-- 제시문 --
.....
In [1]:
import pandas as pd

In [2]:
friend_dict_list = [
    {'name' : 'John', 'age': 15, 'job' : 'student'},
    {'name' : 'Jenny', 'age': 30, 'job' : 'developer'},
    {'name' : 'Nate', 'age': 30, 'job' : 'teacher'},
]
df = pd.DataFrame(friend_dict_list, columns = ['name', 'age', 'job'])

In [3]:
df.head()

Unnamed: 0,name,age,job
0,John,15,student
1,Jenny,30,developer
2,Nate,30,teacher


In [4]:
# salary라는 column 추가
df['salary'] = 0

In [5]:
df.head()

Unnamed: 0,name,age,job,salary
0,John,15,student,0
1,Jenny,30,developer,0
2,Nate,30,teacher,0


In [6]:
#
import numpy as np

In [7]:
df['salary'] = np.where(df['job'] != 'student', 'yes', 'no')

In [9]:
df.head()

Unnamed: 0,name,age,job,salary
0,John,15,student,no
1,Jenny,30,developer,yes
2,Nate,30,teacher,yes


In [10]:
friend_dict_list = [
    {'name' : 'John', 'midterm': 95, 'final' : 85},
    {'name' : 'Jenny', 'midterm': 85, 'final' : 80},
    {'name' : 'Nate', 'midterm': 30, 'final' : 10},
]
df = pd.DataFrame(friend_dict_list, columns = ['name', 'midterm', 'final'])

In [11]:
df.head()

Unnamed: 0,name,midterm,final
0,John,95,85
1,Jenny,85,80
2,Nate,30,10


In [12]:
# 총점 추가
df['total'] = df['midterm'] + df['final']

In [13]:
df.head()

Unnamed: 0,name,midterm,final,total
0,John,95,85,180
1,Jenny,85,80,165
2,Nate,30,10,40


In [14]:
# 평균 추가
df['average'] = df['total'] / 2

In [15]:
df.head()

Unnamed: 0,name,midterm,final,total,average
0,John,95,85,180,90.0
1,Jenny,85,80,165,82.5
2,Nate,30,10,40,20.0


In [16]:
# 성적산출
grades = []

for row in df['average'] :
    if row >= 90:
        grades.append('A')
    elif row >= 80:
        grades.append('B')
.....
-- 서술형 문제 --
위의 pandas 열 추가 예제를 마지막 줄 다음부터 이어받아 계속 작성하시오.

-- 데이터 발췌 --
.....
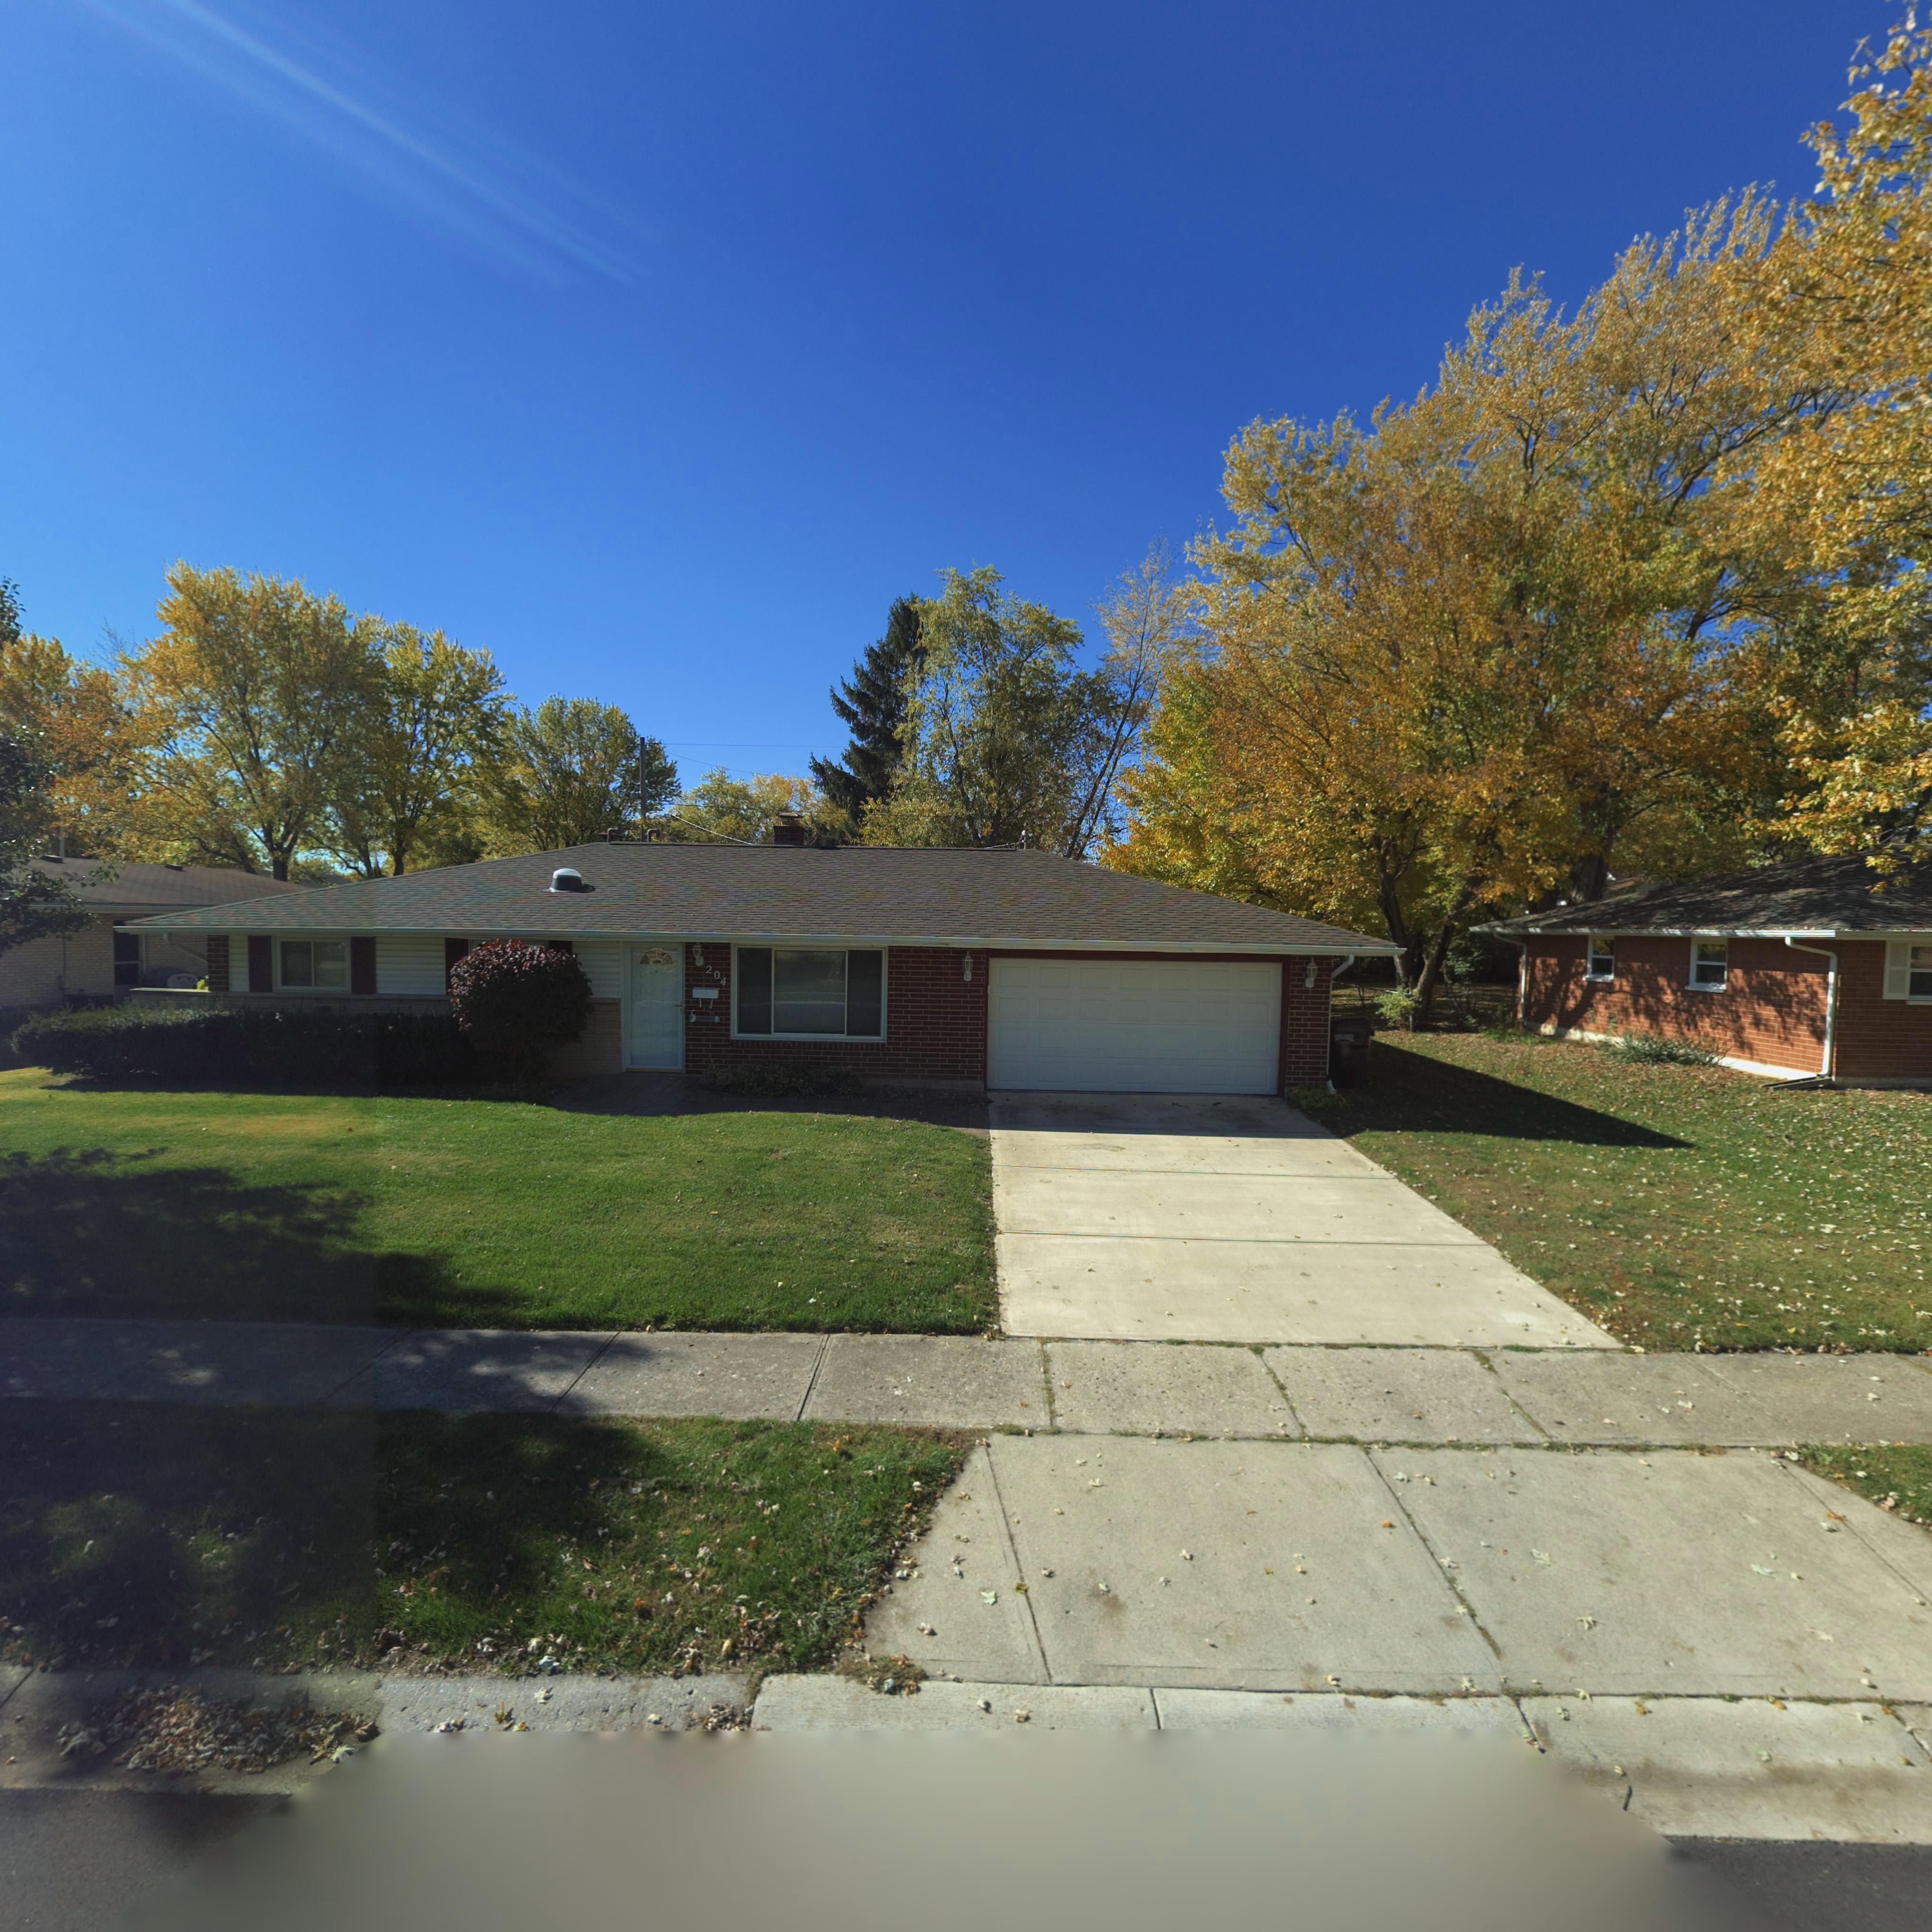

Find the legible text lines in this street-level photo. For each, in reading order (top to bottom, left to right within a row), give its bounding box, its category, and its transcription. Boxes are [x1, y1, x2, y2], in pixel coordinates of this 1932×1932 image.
.....
-- 과제 결과 --
    else:
        grades.append('F')

In [17]:
df['grade'] = grades

In [18]:
df.head()

Unnamed: 0,name,midterm,final,total,average,grade
0,John,95,85,180,90.0,A
1,Jenny,85,80,165,82.5,B
2,Nate,30,10,40,20.0,F


In [19]:
# grade를 p/f로 변경 (apply 사용)

# 적용할 함수 설정
def pass_or_fail(row):
    if row !='F':
        return "pass"
    else : 
        return "Fail"

In [21]:
df.grade = df.grade.apply(pass_or_fail)

In [22]:
df.head()

Unnamed: 0,name,midterm,final,total,average,grade
0,John,95,85,180,90.0,pass
1,Jenny,85,80,165,82.5,pass
2,Nate,30,10,40,20.0,Fail


In [23]:
# date_list 생성

In [27]:
date_list = [
    {
        'yyyy-mm-dd' : '2000-06-27'
    },
    {
        'yyyy-mm-dd' : '2007-10-27'
    }

]
df = pd.DataFrame(date_list, columns = ['yyyy-mm-dd'])

In [28]:
df.head()

Unnamed: 0,yyyy-mm-dd
0,2000-06-27
1,2007-10-27


In [29]:
# 연도만 따로 빼서 column에 추가
def extract_year(row):
    return row.split('-')[0]

In [30]:
df['year'] = df['yyyy-mm-dd'].apply(extract_year)

In [31]:
df.head()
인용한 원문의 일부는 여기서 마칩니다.